Selected text START

Having decided to take action, I faced two bit problems: deciding what the society was actually about and almost as importantly what to call it. Like the SITP groups, but unlike religious societies or the increasing number of nationality/culture-based societies at Aston, there was no pre-formed idea of what you had to be/know in order to join. Because there was no precedent, I set the society up to be some nebulous idea of what I thought was missing: an open forum promoting values such as freedom of expression, and scientific and personal inquiry, centred around free discussion of philosophy, politics, science, religion and history.
I have could just have easily called it the Aston Secular/Rationalist/Skeptics Society (or the slightly more fun Thinkers-Not-Drinkers), but settled on Humanist simply because I am one, and I feel that humanism neatly captures the secular/rational vibe I was aiming for. Lots of people are essentially humanists, but just don’t know the term or decide not to call themselves by such a name – I guess the trouble with people who insist on thinking for themselves is that don’t usually like being labelled! I deliberately steered clear of ‘atheist’ as it has (sadly) come to have connotations of exclusivity and I didn’t want anyone to think that the group had an anti-theist agenda and be put off from joining.
It was more than just a riposte to all the religious groups, although I must admit that walking past ‘boarding the Jesus Train, WOOP WOOP!’ and ‘Obligatory Islamic Knowledge’ posters on my way to the office every morning had a little something to do with it. Starting the Aston Humanist Society was my taking a pro-active response to something else that had been bothering me throughout my studies. Without (I hope) sounding too high-minded, I was increasingly bothered by what I saw, and still see, as a pervasive culture of having ‘just enough education to perform’ at university. I know that for some, being at university is about getting a degree and then getting a job; no more, no less, and it is not really my place to judge that ambition. I think AC Grayling eloquently captures exactly how I feel (as he almost invariably does) in this quote from a short essay on Education.
“Liberal education is a vanishing ideal in the contemporary West, most notably in its Anglophone regions. Education is mainly restricted to the young and is no longer liberal education as much as something less ambitious and too exclusively geared to specific aims – otherwise, of course, very important – of employability. This is a loss; for the aim of liberal education is to produce people who go on learning after their formal education has ceased; who think and question, and know how to find answers when they need them. This is especially significant in the case of political and moral dilemmas in society, which will always occur and will always have to be negotiated afresh; so members of a community cannot afford to be unreflective and ill-informed if civil society is to be sustainable [my italics] … People who are better informed and more reflective are more likely to be considerate than those who are – and who are allowed to remain – ignorant, narrow-minded, selfish, and uncivil in the profound sense that characterises so much of human experience now”.To help make getting the group started I was lucky enough to have had the help of a number of organisations. Happenstance meant that I decided to start the group at the very same time that The National Federation of Atheist, Humanist & Secular Student Societies was being launched. I was lucky enough to attend the inaugural event, speak to lots of other societies, get a ‘starting a student society’ help pack, and even get some helpful advice from Richard Dawkins and AC Grayling. I also joined the Secular Portal which was a great way of getting in touch with other secular students, and sharing practical ideas, and managed to rope in the Birmingham Humanists to help out with our Fresher’s Fair recruitment stall at the start of this academic year. The brilliant cartoonist Thad Guy was also kind enough to let us use his images for posters and flyers.

Selected text END
Data extract START

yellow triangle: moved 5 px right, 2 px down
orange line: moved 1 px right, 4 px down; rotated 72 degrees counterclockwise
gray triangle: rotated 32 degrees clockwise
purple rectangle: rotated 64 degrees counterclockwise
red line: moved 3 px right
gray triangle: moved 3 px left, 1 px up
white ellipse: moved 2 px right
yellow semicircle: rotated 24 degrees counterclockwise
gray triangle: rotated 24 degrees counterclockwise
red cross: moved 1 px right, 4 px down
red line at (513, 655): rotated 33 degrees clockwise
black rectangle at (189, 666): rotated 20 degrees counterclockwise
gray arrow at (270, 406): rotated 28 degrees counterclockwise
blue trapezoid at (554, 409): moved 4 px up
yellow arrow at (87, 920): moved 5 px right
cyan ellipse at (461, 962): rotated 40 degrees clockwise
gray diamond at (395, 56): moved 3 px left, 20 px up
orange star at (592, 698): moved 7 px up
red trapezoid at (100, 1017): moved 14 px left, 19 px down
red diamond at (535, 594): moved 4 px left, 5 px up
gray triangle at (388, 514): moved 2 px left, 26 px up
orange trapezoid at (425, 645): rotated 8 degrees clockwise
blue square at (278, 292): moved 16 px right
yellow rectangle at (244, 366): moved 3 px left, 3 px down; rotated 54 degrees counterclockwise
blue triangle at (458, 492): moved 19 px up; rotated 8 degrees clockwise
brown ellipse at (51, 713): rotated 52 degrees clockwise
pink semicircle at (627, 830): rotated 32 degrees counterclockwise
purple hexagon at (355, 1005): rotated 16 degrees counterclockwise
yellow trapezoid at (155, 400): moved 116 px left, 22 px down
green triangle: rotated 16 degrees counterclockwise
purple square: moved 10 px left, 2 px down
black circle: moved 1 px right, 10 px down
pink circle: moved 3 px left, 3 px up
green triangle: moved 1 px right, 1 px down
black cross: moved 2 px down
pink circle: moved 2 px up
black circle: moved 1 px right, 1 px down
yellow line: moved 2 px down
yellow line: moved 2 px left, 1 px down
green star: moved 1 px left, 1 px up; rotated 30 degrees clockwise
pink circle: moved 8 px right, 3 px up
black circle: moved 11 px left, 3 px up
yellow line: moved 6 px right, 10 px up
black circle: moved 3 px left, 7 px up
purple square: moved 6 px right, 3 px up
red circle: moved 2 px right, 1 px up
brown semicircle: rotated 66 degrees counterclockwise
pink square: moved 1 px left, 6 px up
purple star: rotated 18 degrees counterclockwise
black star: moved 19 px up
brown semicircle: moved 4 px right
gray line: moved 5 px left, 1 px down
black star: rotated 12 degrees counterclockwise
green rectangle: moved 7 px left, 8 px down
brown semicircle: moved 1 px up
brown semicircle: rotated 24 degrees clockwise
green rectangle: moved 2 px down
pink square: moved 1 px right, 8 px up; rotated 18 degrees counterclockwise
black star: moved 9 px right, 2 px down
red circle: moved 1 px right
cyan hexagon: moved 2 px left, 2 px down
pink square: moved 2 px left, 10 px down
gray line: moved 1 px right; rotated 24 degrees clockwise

Data extract END

Study questions:
**1.** In the text about founding the Aston Humanist Society, which organization was launched at the same time the writer decided to start the group?
**2.** Please carry on the account of founding the Aston Humanist Society, picking up after its final sentence.

Answers to each task:
**1.** The National Federation of Atheist, Humanist & Secular Student Societies.

**2.**
We’ve held weekly meetings which have attempted to try and answer, or at least think about, some of the questions that god wasn’t going to answer for us: “How do we deal with the involvement of religion in major health issues, namely the Pope and his reigniting of the condoms/Aids situation”, “Should we treat paedophiles and criminals or mentally ill?”, “Trust in doctors or trust in god: how should society deal with clashes between people’s beliefs and medical ethics?” and “Do criminals should have the right to vote?”. None of these questions were going to help anyone pass their degrees directly, but I’d like to think that everyone benefited from the critical thinking and discussion that took place. I certainly left each meeting feeling a little more enlightened and with a lot more to think about.
We’ve also worked in collaboration with the Birmingham SITP on a couple of occasions and hosted both Ariene Sherine and Rebecca Watson for special ‘Skeptics in the Classroom’ meetings, held fund raising AmnesTEA parties, the Aston Happy Humanist team raised over £500 for the Cancer Research UK Relay for Life and we’re working with Aston’s Environment and Sustainability office to sponsor a university-wide bookswap scheme to promote the pleasures of environmentalism and reading.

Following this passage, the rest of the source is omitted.